Shaka dan Keano sekarang berada di kamar. Mata Keano yang tadinya mengantuk seketika segar kembali saat melihat TV.
Berakhirlah begini, Shaka bersandar pada sofa memangku Keano yang fokus pada kartun yang ditontonnya.
Dipelukan anak itu ada toples berisi cookies. Mungkin buatan Delfa, soalnya Shaka asal ambil tadi.
"Tidur ya, sayang?" bujuk Shaka entah yang keberapa.
"Engga mau!" tolak Keano.
Bagaimana bisa Keano menolak ajakannya saat anak itu terus mengusap matanya yang memerah. Walaupun posisi Keano membelakangi nya, Shaka tau jika Keano mengantuk.
Tanpa adanya bujuk membujuk lagi, Shaka mematikan TV itu yang mana membuat Keano kesal.
"Ihh kenapa dimatiin sih?!" tanya Keano kesal.

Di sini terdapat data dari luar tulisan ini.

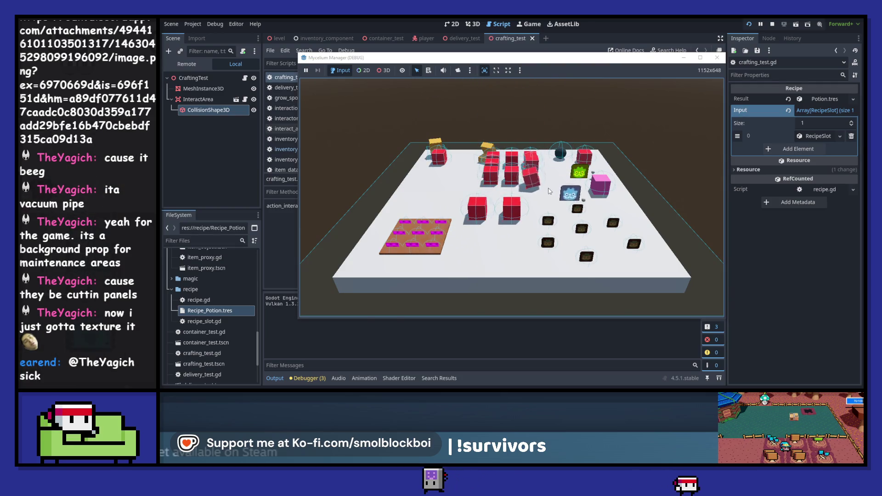
pyautogui.press('s')
pyautogui.press('e')
pyautogui.press('e')
pyautogui.press('w')
pyautogui.press('e')
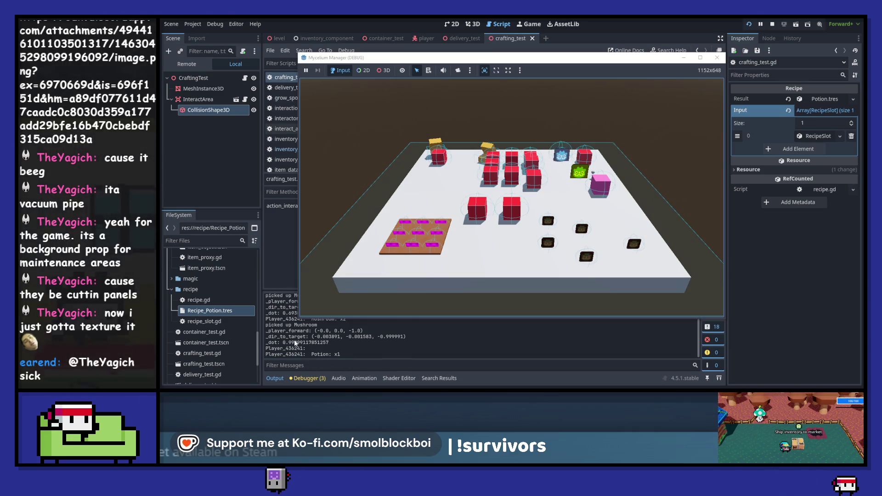
# Gather another mushroom, retry crafting at the station, then stop the game.
pyautogui.press('s')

"Padahal tadi Kancil nya udah mau dimakan sama Harimau!" gerutu Keano.
Shaka tak mempedulikannya, ia malah menggendong Keano membawa anak itu ke kasur.
"Sekarang tidur. Liat nih mata kamu merah." ucap Shaka sembari membaringkan Keano, ia juga ikut berbaring sambil memeluk Keano.
Mau tak mau Keano harus tidur. Bagaimanapun ia tak bisa melepaskan pelukan Shaka yang sangat erat.
Karena Keano yang sebenarnya sudah mengantuk sedari tadi, jadilah tak perlu waktu lama untuk anak itu tertidur.
Shaka mengendurkan pelukannya saat merasa Keano sudah tertidur pulas. Ia mengamati wajah Keano.
Entah mengapa, semakin hari pipi Keano semakin chubby, tubuhnya pun menjadi lebih berisi. Mungkin perut kotak-kotak milik Keano sudah tergantikan oleh perut bayi yang sangat menggemaskan.
Shaka mengelus pelan pipi Keano menggunakan jempolnya. Ia terkekeh saat Keano menggeliat karena sentuhannya.
Tak ingin mengganggu tidur nyenyak bayinya, Shaka mengecup pipi Keano bergantian dan tak lupa mengecup bibir berisi itu juga.
“Sweet dream, Bayinya Kaisar.”
Setelah itu Shaka menyamankan posisinya lalu tertidur dengan tangan yang memeluk mesra pinggang Keano.
Tinggalkan dua bucin yang sedang tertidur itu.
Kini di bawah, tepatnya di depan rumah, Shanta dan Darrel sedang berdebat kecil.
“Ini rumah siapa?” tanya Darrel takjub melihat rumah yang sangat mewah itu.
“Rumah aku, ah engga lebih tepatnya punya Papa.”
Darrel memelototkan matanya, dengan cepat menoleh ke arah Shanta.
“Maksud kamu?” tanya Darrel cepat.
“Papa minta aku bawa kamu ke rumah.” jelas Shanta menggaruk belakang kepalanya yang tak gatal.
“Kenapa kamu gak bilang?! Harusnya kan aku pakai baju yang lebih sopan!” ujar Darrel ngegas.
Posisi mereka masih berada di dalam mobil.
“Gak perlu, sayang.”
“Gak perlu gimana?! Mikirlah, waktu di apartemen Shaka aja Papa kamu keliatan galak gitu.” sewot Darrel.
“Itu kan cuma kelihatannya, sayang. Percaya deh sama aku kalau Papa gak kayak gitu.”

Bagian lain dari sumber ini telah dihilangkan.